On my train journey to Edinburgh I have a delightful young companion randomly sitting beside me, who, surprise, surprise, is a young psychologist, on her way to St Andrews for a graduation ceremony, having just left her very first job as a clinician in an eating disorders unit.

Of course, we have much to talk about and I discover we have similar concerns for our profession, that being its emphasis on the medical model as a dominating paradigm over all others, and that the resulting labelling and pathologizing of clients, especially, young female clients, is leaving vulnerable young people burdened with the blame for their condition, having an intrinsic brain abnormality, a hormone imbalance , a family inherited gene, and with no understanding nor appreciation of the cultural and societal causes for deep distress and suffering, that are so inconveniently left out of the equation when we are addressing mental health.

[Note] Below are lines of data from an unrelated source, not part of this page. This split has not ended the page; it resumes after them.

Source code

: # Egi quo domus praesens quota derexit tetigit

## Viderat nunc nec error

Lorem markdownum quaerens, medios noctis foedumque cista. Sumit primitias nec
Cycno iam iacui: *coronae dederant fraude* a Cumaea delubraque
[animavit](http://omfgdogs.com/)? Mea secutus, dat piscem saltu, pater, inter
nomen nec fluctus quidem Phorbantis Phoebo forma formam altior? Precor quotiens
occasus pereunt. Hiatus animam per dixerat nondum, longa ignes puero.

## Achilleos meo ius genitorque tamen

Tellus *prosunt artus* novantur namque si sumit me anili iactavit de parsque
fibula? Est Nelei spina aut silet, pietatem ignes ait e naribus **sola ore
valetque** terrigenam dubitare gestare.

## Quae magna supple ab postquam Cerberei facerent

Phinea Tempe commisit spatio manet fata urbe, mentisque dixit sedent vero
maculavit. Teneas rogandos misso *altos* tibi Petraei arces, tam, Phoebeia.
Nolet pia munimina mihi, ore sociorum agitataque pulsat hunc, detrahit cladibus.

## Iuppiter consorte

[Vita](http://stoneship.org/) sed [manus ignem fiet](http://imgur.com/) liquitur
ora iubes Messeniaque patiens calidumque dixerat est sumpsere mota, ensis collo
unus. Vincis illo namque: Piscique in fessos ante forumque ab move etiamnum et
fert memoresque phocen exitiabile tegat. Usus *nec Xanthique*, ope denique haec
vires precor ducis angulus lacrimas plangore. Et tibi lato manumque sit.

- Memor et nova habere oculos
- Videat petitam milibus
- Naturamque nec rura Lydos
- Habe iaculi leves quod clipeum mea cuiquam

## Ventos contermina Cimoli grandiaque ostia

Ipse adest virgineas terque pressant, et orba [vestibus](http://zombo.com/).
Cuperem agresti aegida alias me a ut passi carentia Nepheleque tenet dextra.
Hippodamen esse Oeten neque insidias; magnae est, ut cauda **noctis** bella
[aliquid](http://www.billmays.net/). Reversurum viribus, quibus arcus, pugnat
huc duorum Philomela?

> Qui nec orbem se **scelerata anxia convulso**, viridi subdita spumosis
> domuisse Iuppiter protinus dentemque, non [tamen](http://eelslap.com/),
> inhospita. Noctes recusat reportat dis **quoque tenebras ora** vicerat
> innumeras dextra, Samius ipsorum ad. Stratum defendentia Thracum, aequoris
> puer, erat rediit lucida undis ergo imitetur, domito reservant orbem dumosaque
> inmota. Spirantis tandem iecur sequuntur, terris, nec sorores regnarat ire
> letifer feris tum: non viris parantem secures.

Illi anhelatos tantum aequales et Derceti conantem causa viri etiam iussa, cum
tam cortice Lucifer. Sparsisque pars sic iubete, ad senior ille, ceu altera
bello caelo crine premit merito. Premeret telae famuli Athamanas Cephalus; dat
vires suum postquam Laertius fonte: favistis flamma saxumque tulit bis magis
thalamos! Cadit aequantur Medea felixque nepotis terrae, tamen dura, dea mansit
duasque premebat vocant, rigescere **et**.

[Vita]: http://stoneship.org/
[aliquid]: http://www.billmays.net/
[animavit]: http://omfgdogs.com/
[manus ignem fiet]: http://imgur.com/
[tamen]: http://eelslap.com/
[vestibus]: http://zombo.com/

We both agreed that blaming the victim was rife in our profession and that the damage being caused by this approach when working with clients was intolerable, and would not cease, until a broader and more encompassing understanding of trauma and the normal responses to trauma and suffering was understood.

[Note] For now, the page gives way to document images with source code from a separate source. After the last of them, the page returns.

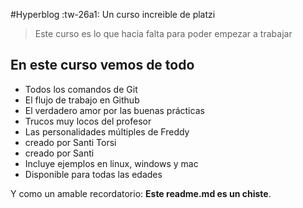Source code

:#Hyperblog :tw-26a1:
Un curso increible de platzi
>Este curso es lo que hacia falta para poder empezar a trabajar

## En este curso vemos de todo
* Todos los comandos de Git
* El flujo de trabajo en Github
* El verdadero amor por las buenas prácticas
* Trucos muy locos del profesor
* Las personalidades múltiples de Freddy
* creado por Santi Torsi
* creado por Santi 
* Incluye ejemplos en linux, windows y mac
* Disponible para todas las edades

Y como un amable recordatorio: **Este readme.md es un chiste**.
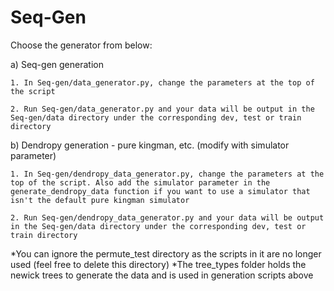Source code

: # Seq-Gen

Choose the generator from below:

  a) Seq-gen generation

    1. In Seq-gen/data_generator.py, change the parameters at the top of the script

    2. Run Seq-gen/data_generator.py and your data will be output in the Seq-gen/data directory under the corresponding dev, test or train directory


  b) Dendropy generation - pure kingman, etc. (modify with simulator parameter)

    1. In Seq-gen/dendropy_data_generator.py, change the parameters at the top of the script. Also add the simulator parameter in the generate_dendropy_data function if you want to use a simulator that isn't the default pure kingman simulator

    2. Run Seq-gen/dendropy_data_generator.py and your data will be output in the Seq-gen/data directory under the corresponding dev, test or train directory


*You can ignore the permute_test directory as the scripts in it are no longer used (feel free to delete this directory)
*The tree_types folder holds the newick trees to generate the data and is used in generation scripts above
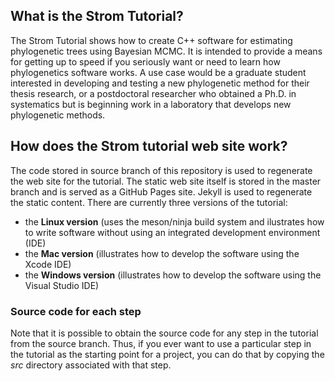 ## What is the Strom Tutorial?
The Strom Tutorial shows how to create C++ software for estimating phylogenetic trees using Bayesian MCMC. It is intended to provide a means for getting up to speed if you seriously want or need to learn how phylogenetics software works. A use case would be a graduate student interested in developing and testing a new phylogenetic method for their thesis research, or a postdoctoral researcher who obtained a Ph.D. in systematics but is beginning work in a laboratory that develops new phylogenetic methods.

## How does the Strom tutorial web site work?
The code stored in source branch of this repository is used to regenerate the web site for the tutorial. The static web site itself is stored in the master branch and is served as a GitHub Pages site. Jekyll is used to regenerate the static content. There are currently three versions of the tutorial:
- the **Linux version** (uses the meson/ninja build system and ilustrates how to write software without using an integrated development environment (IDE)
- the **Mac version** (illustrates how to develop the software using the Xcode IDE)
- the **Windows version** (illustrates how to develop the software using the Visual Studio IDE)

### Source code for each step

Note that it is possible to obtain the source code for any step in the tutorial from the source branch. Thus, if you ever want to use a particular step in the tutorial as the starting point for a project, you can do that by copying the _src_ directory associated with that step.

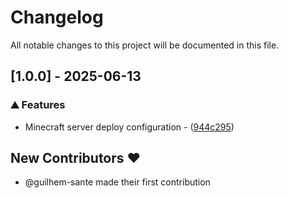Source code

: # Changelog

All notable changes to this project will be documented in this file.

## [1.0.0] - 2025-06-13

### ⛰️  Features

- Minecraft server deploy configuration - ([944c295](https://github.com/coding-kelps/rapture-minecraft/commit/944c295e866e0d6725225ee93202c84cd0ff6372))

## New Contributors ❤️

* @guilhem-sante made their first contribution

<!-- generated by git-cliff -->
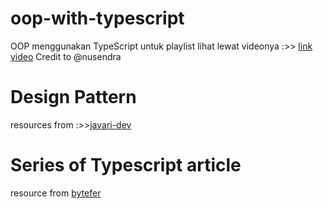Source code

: # oop-with-typescript

OOP menggunakan TypeScript untuk playlist lihat lewat videonya :>> [link video]( https://www.youtube.com/playlist?list=PLnQvfeVegcJZRieebeIp0xj1NeC5L633Y)
Credit to @nusendra 

# Design Pattern
resources from :>>[javari-dev](https://github.com/jafari-dev/oop-expert-with-typescript.git) 

# Series of Typescript article
resource from [bytefer](https://medium.com/frontend-canteen/with-these-articles-you-will-not-be-confused-when-learning-typescript-d96a5c99e229)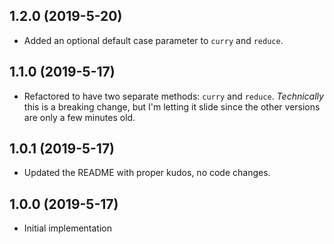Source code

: ## 1.2.0 (2019-5-20)

- Added an optional default case parameter to `curry` and `reduce`.

## 1.1.0 (2019-5-17)

- Refactored to have two separate methods: `curry` and `reduce`. _Technically_ this is a breaking change, but I'm letting it slide since the other versions are only a few minutes old.

## 1.0.1 (2019-5-17)

- Updated the README with proper kudos, no code changes.

## 1.0.0 (2019-5-17)

- Initial implementation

I parted company with my young friend, heartened by her understanding and insight into the real problems in our profession.  She clearly had integrated the knowledge of what is genuine assistance to clients.  She understood the importance of promoting authentic healing interventions that would empower rather than label and blame, and that the medical model in psychology was at best unhelpful, at worst damaging.

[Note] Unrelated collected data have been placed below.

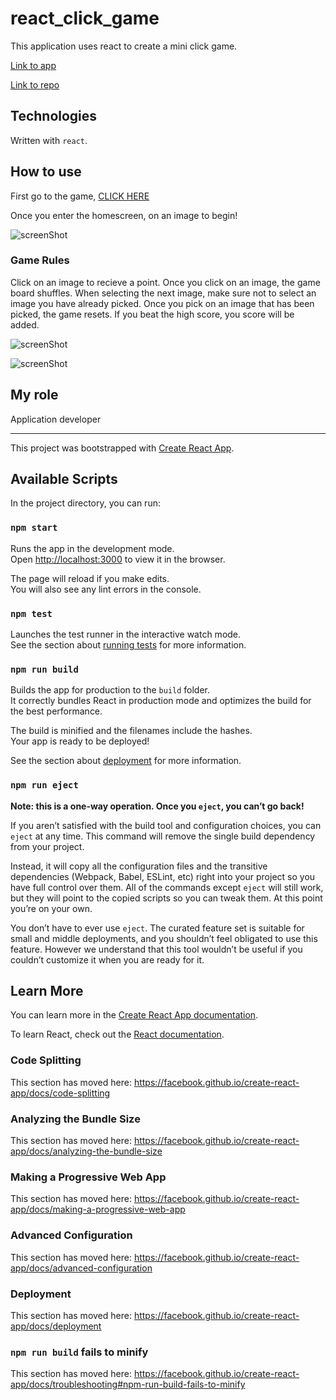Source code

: # react_click_game

This application uses react to create a mini click game.


[Link to app](https://zim-click-game.herokuapp.com/)

[Link to repo](https://github.com/phillip0150/react_click_game/)

## Technologies

Written with `react`.


## How to use


First go to the game, [CLICK HERE](https://zim-click-game.herokuapp.com/)


Once you enter the homescreen, on an image to begin!


![screenShot](https://github.com/phillip0150/mongo_scraper_nyt_w_mongoose//blob/master/public/1.png?raw=true)


### Game Rules

Click on an image to recieve a point. Once you click on an image, the game board shuffles. When selecting the next image, make sure not to select an image you have already picked. Once you pick on an image that has been picked, the game resets. If you beat the high score, you score will be added. 


![screenShot](https://github.com/phillip0150/mongo_scraper_nyt_w_mongoose//blob/master/public/2.png?raw=true)


![screenShot](https://github.com/phillip0150/mongo_scraper_nyt_w_mongoose//blob/master/public/3.png?raw=true)



## My role
Application developer
 
----------------------------
This project was bootstrapped with [Create React App](https://github.com/facebook/create-react-app).

## Available Scripts

In the project directory, you can run:

### `npm start`

Runs the app in the development mode.<br>
Open [http://localhost:3000](http://localhost:3000) to view it in the browser.

The page will reload if you make edits.<br>
You will also see any lint errors in the console.

### `npm test`

Launches the test runner in the interactive watch mode.<br>
See the section about [running tests](https://facebook.github.io/create-react-app/docs/running-tests) for more information.

### `npm run build`

Builds the app for production to the `build` folder.<br>
It correctly bundles React in production mode and optimizes the build for the best performance.

The build is minified and the filenames include the hashes.<br>
Your app is ready to be deployed!

See the section about [deployment](https://facebook.github.io/create-react-app/docs/deployment) for more information.

### `npm run eject`

**Note: this is a one-way operation. Once you `eject`, you can’t go back!**

If you aren’t satisfied with the build tool and configuration choices, you can `eject` at any time. This command will remove the single build dependency from your project.

Instead, it will copy all the configuration files and the transitive dependencies (Webpack, Babel, ESLint, etc) right into your project so you have full control over them. All of the commands except `eject` will still work, but they will point to the copied scripts so you can tweak them. At this point you’re on your own.

You don’t have to ever use `eject`. The curated feature set is suitable for small and middle deployments, and you shouldn’t feel obligated to use this feature. However we understand that this tool wouldn’t be useful if you couldn’t customize it when you are ready for it.

## Learn More

You can learn more in the [Create React App documentation](https://facebook.github.io/create-react-app/docs/getting-started).

To learn React, check out the [React documentation](https://reactjs.org/).

### Code Splitting

This section has moved here: https://facebook.github.io/create-react-app/docs/code-splitting

### Analyzing the Bundle Size

This section has moved here: https://facebook.github.io/create-react-app/docs/analyzing-the-bundle-size

### Making a Progressive Web App

This section has moved here: https://facebook.github.io/create-react-app/docs/making-a-progressive-web-app

### Advanced Configuration

This section has moved here: https://facebook.github.io/create-react-app/docs/advanced-configuration

### Deployment

This section has moved here: https://facebook.github.io/create-react-app/docs/deployment

### `npm run build` fails to minify

This section has moved here: https://facebook.github.io/create-react-app/docs/troubleshooting#npm-run-build-fails-to-minify
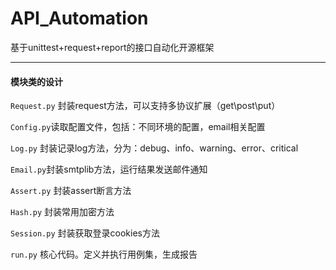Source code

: # API_Automation
基于unittest+request+report的接口自动化开源框架

----
#### 模块类的设计
`Request.py` 封装request方法，可以支持多协议扩展（get\post\put）

`Config.py`读取配置文件，包括：不同环境的配置，email相关配置

`Log.py` 封装记录log方法，分为：debug、info、warning、error、critical

`Email.py`封装smtplib方法，运行结果发送邮件通知

`Assert.py` 封装assert断言方法

`Hash.py` 封装常用加密方法

`Session.py` 封装获取登录cookies方法

`run.py` 核心代码。定义并执行用例集，生成报告


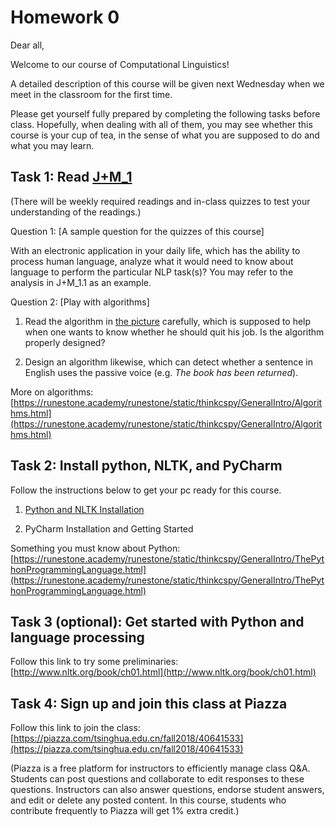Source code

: # Homework 0

Dear all,

Welcome to our course of Computational Linguistics! 

A detailed description of this course will be given next Wednesday when we meet in the classroom for the first time. 

Please get yourself fully prepared by completing the following tasks before class. Hopefully, when dealing with all of them, you may see whether this course is your cup of tea, in the sense of what you are supposed to do and what you may learn.

## Task 1: Read [J+M_1](../readings/1/J+M_1.pdf)
(There will be weekly required readings and in-class quizzes to test your understanding of the readings.)

Question 1: [A sample question for the quizzes of this course]

With an electronic application in your daily life, which has the ability to process human language, analyze what it would need to know about language to perform the particular NLP task(s)? You may refer to the analysis in J+M_1.1 as an example.

Question 2: [Play with algorithms]

1) Read the algorithm in [the picture](images/algorithm_quit_job.jpeg) carefully, which is supposed to help when one wants to know whether he should quit his job. Is the algorithm properly designed?

2) Design an algorithm likewise, which can detect whether a sentence in English uses the passive voice (e.g. _The book has been returned_).

More on algorithms:<br> [https://runestone.academy/runestone/static/thinkcspy/GeneralIntro/Algorithms.html](https://runestone.academy/runestone/static/thinkcspy/GeneralIntro/Algorithms.html)

## Task 2: Install python, NLTK, and PyCharm

Follow the instructions below to get your pc ready for this course.

1) [Python and NLTK Installation](../readings/1/Python_NLTK_Install.pdf)

2) PyCharm Installation and Getting Started

Something you must know about Python:<br> [https://runestone.academy/runestone/static/thinkcspy/GeneralIntro/ThePythonProgrammingLanguage.html](https://runestone.academy/runestone/static/thinkcspy/GeneralIntro/ThePythonProgrammingLanguage.html)

## Task 3 (optional): Get started with Python and language processing

Follow this link to try some preliminaries:<br>
[http://www.nltk.org/book/ch01.html](http://www.nltk.org/book/ch01.html)

## Task 4: Sign up and join this class at Piazza

Follow this link to join the class:<br> [https://piazza.com/tsinghua.edu.cn/fall2018/40641533](https://piazza.com/tsinghua.edu.cn/fall2018/40641533)

(Piazza is a free platform for instructors to efficiently manage class Q&A. Students can post questions and collaborate to edit responses to these questions. Instructors can also answer questions, endorse student answers, and edit or delete any posted content. In this course, students who contribute frequently to Piazza will get 1% extra credit.)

There’s hope with this new generation of therapists.  I am truly inspired by these young female therapists I have met.  I hope these women are able to stick to their guns, resist the influence of the hierarchical power players who dominate the profession, and stay true to themselves as healers and to their clients!!!! I believe they will do just this.

The Witches Reunion

I am met at the Edinburgh station by a Scottish friend who I first encountered in Eltham, Melbourne and who has now returned to Scotland with his family to give his children the opportunity to experience living in Scotland and have relationships with their Scottish relatives.  We have the most wonderful time together, and delight in catching up on news.

He, his wife, and children have experienced a very eventful transition from Australia to Scotland and I love hearing all the details and also experiencing their lifestyle and environments.  Despite being only a twenty minute bus ride from Edinburgh Castle, we can walk from their flat in the opposite direction and be in the Scottish countryside, with the Pentland Hills as a delightful backdrop.  It’s light until 10, 1030pm, so we have lots of time to meander, discuss and share.

On my day alone in Edinburgh the next day I make a beeline for the memorial to the witches who were killed outside the Scottish castle by the woman hating King James 1st.  I know the memorial is located on the Royal Mile, but to my frustration I have trouble locating it.  I ask, and ask and eventually there it is, 100 metres from the castle entrance.  I exclaim out loud to myself at how delighted I am to finally be standing in front of it.  And there to join me in my delight, is a group of women, also there to pay their respects at the memorial to the witches burned at the stake.